It seems Rosen's concept of "chasing" does invoke communication processes. Rosen doesn't speak much of Shannon at all in Life Itself; but he briefly cites him three times in another work, Essays on Life Itself. There, Rosen identifies Shannon's theory as a syntactical model. But I don't necessarily infer from that that Rosen disparages Shannon or his theory. For one thing, its very syntactical character is what lends the Shannon model its universal "portability" to all communicating systems alike in any language.
Boiling it all down, my sense (at this point!) is Rosen is working more on the semantic side of the problem, "What is life?" [in the sense that complex systems inevitably feature self-referential "loops" that cannot be reduced to purely syntactic terms because any instance of self-reference implies "meaning" [e.g., metabolism, repair, respiration, reproduction, etc., etc.), which is semantics, not syntax; and anyway, syntax is just "grammar"; thus it can eliminate all connection to "external referents" altogether, by which strategy it gains its universality i.e., by sacrificing any idea of a "tie" between any particular system to any particular meaning]; Shannon simply focuses on one generic function: the successful communication of information. I.e., on the "medium" (syntax), not the "message" (semantics).
In any case, Shannon's syntactic model seems well suited to provide the rules that apply to the successful communication of a semantically richer model, be it Shakespeare's Hamlet or Robert Rosen's theory of relational biology or any other communication whatever, including communications transpiring "inside" an organism itself.

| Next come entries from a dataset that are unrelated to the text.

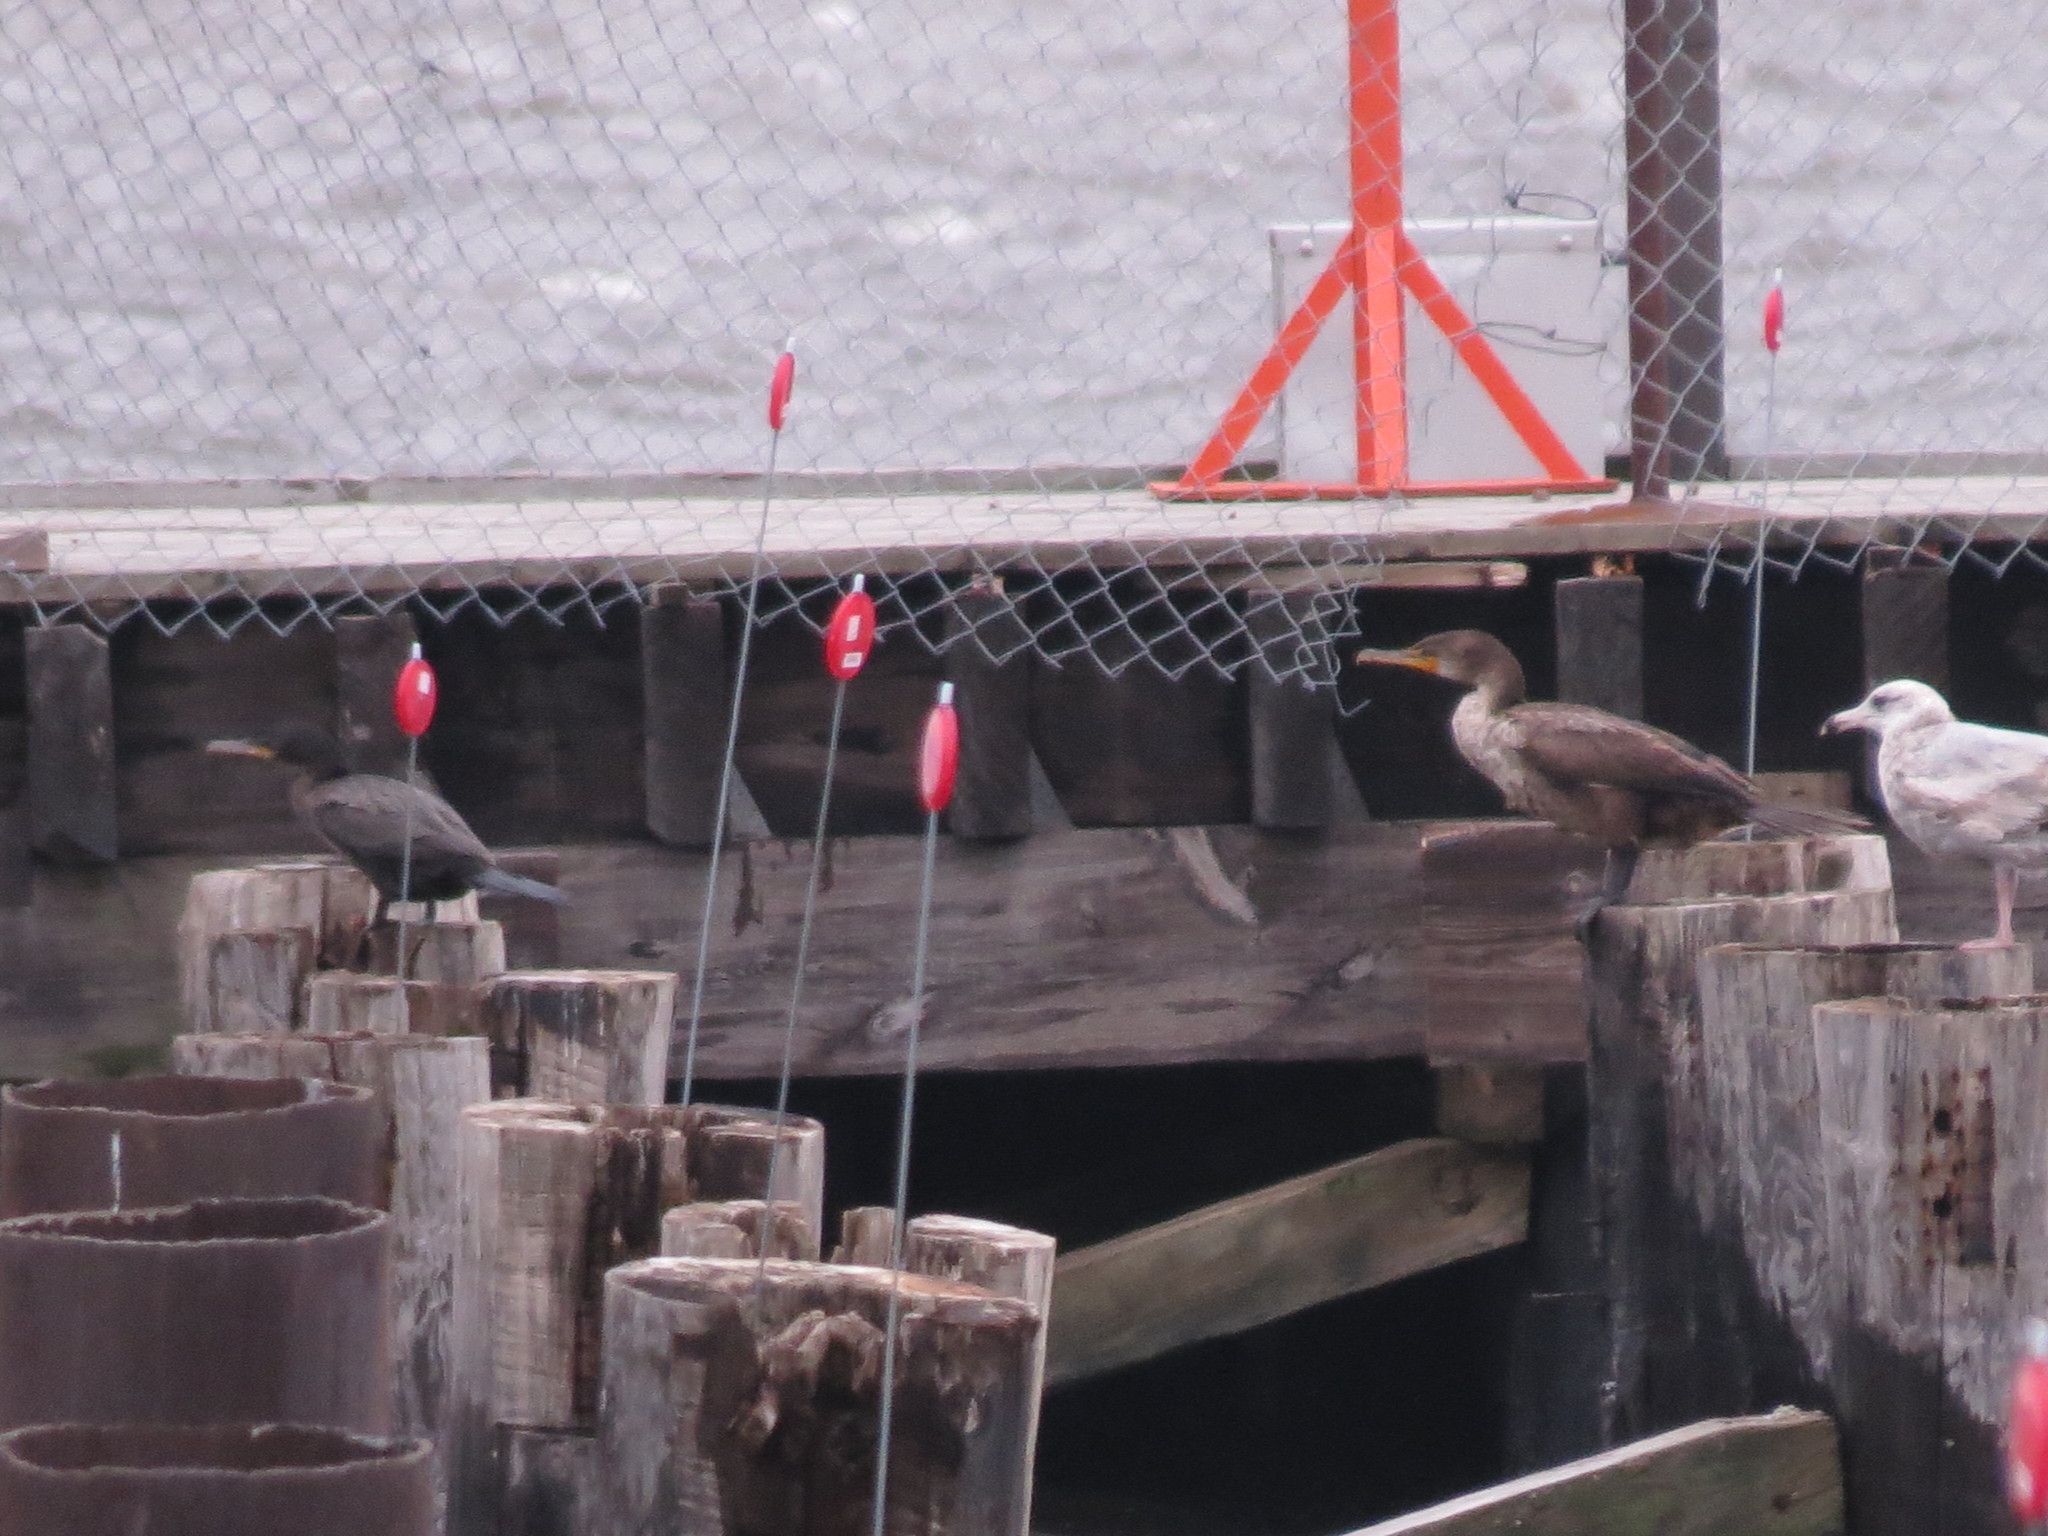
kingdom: Animalia
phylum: Chordata
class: Aves
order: Suliformes
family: Phalacrocoracidae
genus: Phalacrocorax
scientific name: Phalacrocorax brasilianus
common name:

I am pretty sure that if Rosen had a "problem" with anything Shannon did, he would not have hesitated to mention it. But so far, I have found no criticism. [But jeepers! You should see what he does to Jacques Monod! LOLOL!]
But then you never know if, as I go through Essays, I should find a critical discussion of Shannon, I'll let you know!
Thank you for your magnificent essay/post, dearest sister in Christ! You lift everything up into the context of the spiritual which ultimately seems to be the "largest model" (so to speak). [Rosen doesn't "go there"; but he seems very careful not to rule it out.]
But without it, there would be no model for the "chasing" in Rosen's model. Actually, Rosen implies as much by his appeals to Turing et al.